▸ **EXERCISE GOAL**
Everything in the listing except the pictures should be written out exactly.

▸ **SOURCE DATA**
******

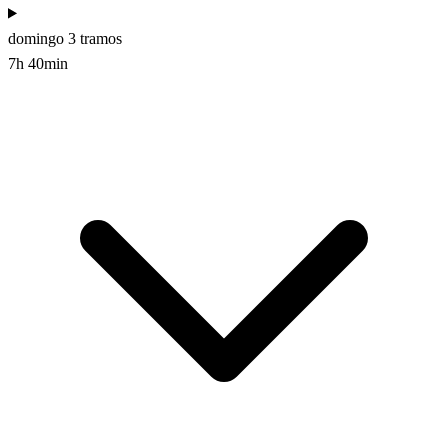
domingo
3 tramos
7h 40min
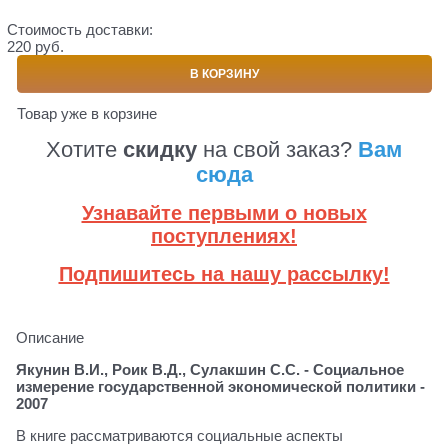
Стоимость доставки:
220 руб.
В КОРЗИНУ
Товар уже в корзине
Хотите
скидку
на свой заказ?
Вам
сюда
Узнавайте первыми о новых
поступлениях!
Подпишитесь на нашу рассылку!
Описание
Якунин В.И., Роик В.Д., Сулакшин С.С. - Социальное
измерение государственной экономической политики -
2007
В книге рассматриваются социальные аспекты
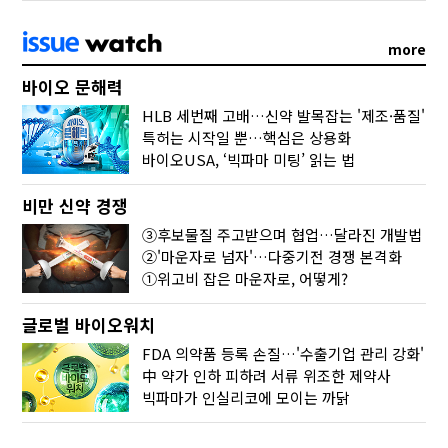
more
바이오 문해력
HLB 세번째 고배…신약 발목잡는 '제조·품질'
특허는 시작일 뿐…핵심은 상용화
바이오USA, ‘빅파마 미팅’ 읽는 법
비만 신약 경쟁
③후보물질 주고받으며 협업…달라진 개발법
②'마운자로 넘자'…다중기전 경쟁 본격화
①위고비 잡은 마운자로, 어떻게?
글로벌 바이오워치
FDA 의약품 등록 손질…'수출기업 관리 강화'
中 약가 인하 피하려 서류 위조한 제약사
빅파마가 인실리코에 모이는 까닭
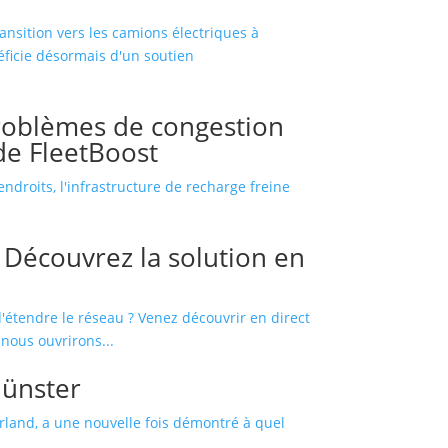
ansition vers les camions électriques à
éficie désormais d'un soutien
roblèmes de congestion
de FleetBoost
droits, l'infrastructure de recharge freine
 Découvrez la solution en
'étendre le réseau ? Venez découvrir en direct
 nous ouvrirons...
Münster
land, a une nouvelle fois démontré à quel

******

▸ **ANSWER FOR THIS EXERCISE**
domingo
3 tramos
7h 40min
Стоимость доставки:
220 руб.
В КОРЗИНУ
Товар уже в корзине
Хотите
скидку
на свой заказ?
Вам
сюда
Узнавайте первыми о новых
поступлениях!
Подпишитесь на нашу рассылку!
Описание
Якунин В.И., Роик В.Д., Сулакшин С.С. - Социальное
измерение государственной экономической политики -
2007
В книге рассматриваются социальные аспекты
more
바이오 문해력
HLB 세번째 고배…신약 발목잡는 '제조·품질'
특허는 시작일 뿐…핵심은 상용화
바이오USA, ‘빅파마 미팅’ 읽는 법
비만 신약 경쟁
③후보물질 주고받으며 협업…달라진 개발법
②'마운자로 넘자'…다중기전 경쟁 본격화
①위고비 잡은 마운자로, 어떻게?
글로벌 바이오워치
FDA 의약품 등록 손질…'수출기업 관리 강화'
中 약가 인하 피하려 서류 위조한 제약사
빅파마가 인실리코에 모이는 까닭
ansition vers les camions électriques à
éficie désormais d'un soutien
roblèmes de congestion
de FleetBoost
droits, l'infrastructure de recharge freine
 Découvrez la solution en
'étendre le réseau ? Venez découvrir en direct
 nous ouvrirons...
Münster
land, a une nouvelle fois démontré à quel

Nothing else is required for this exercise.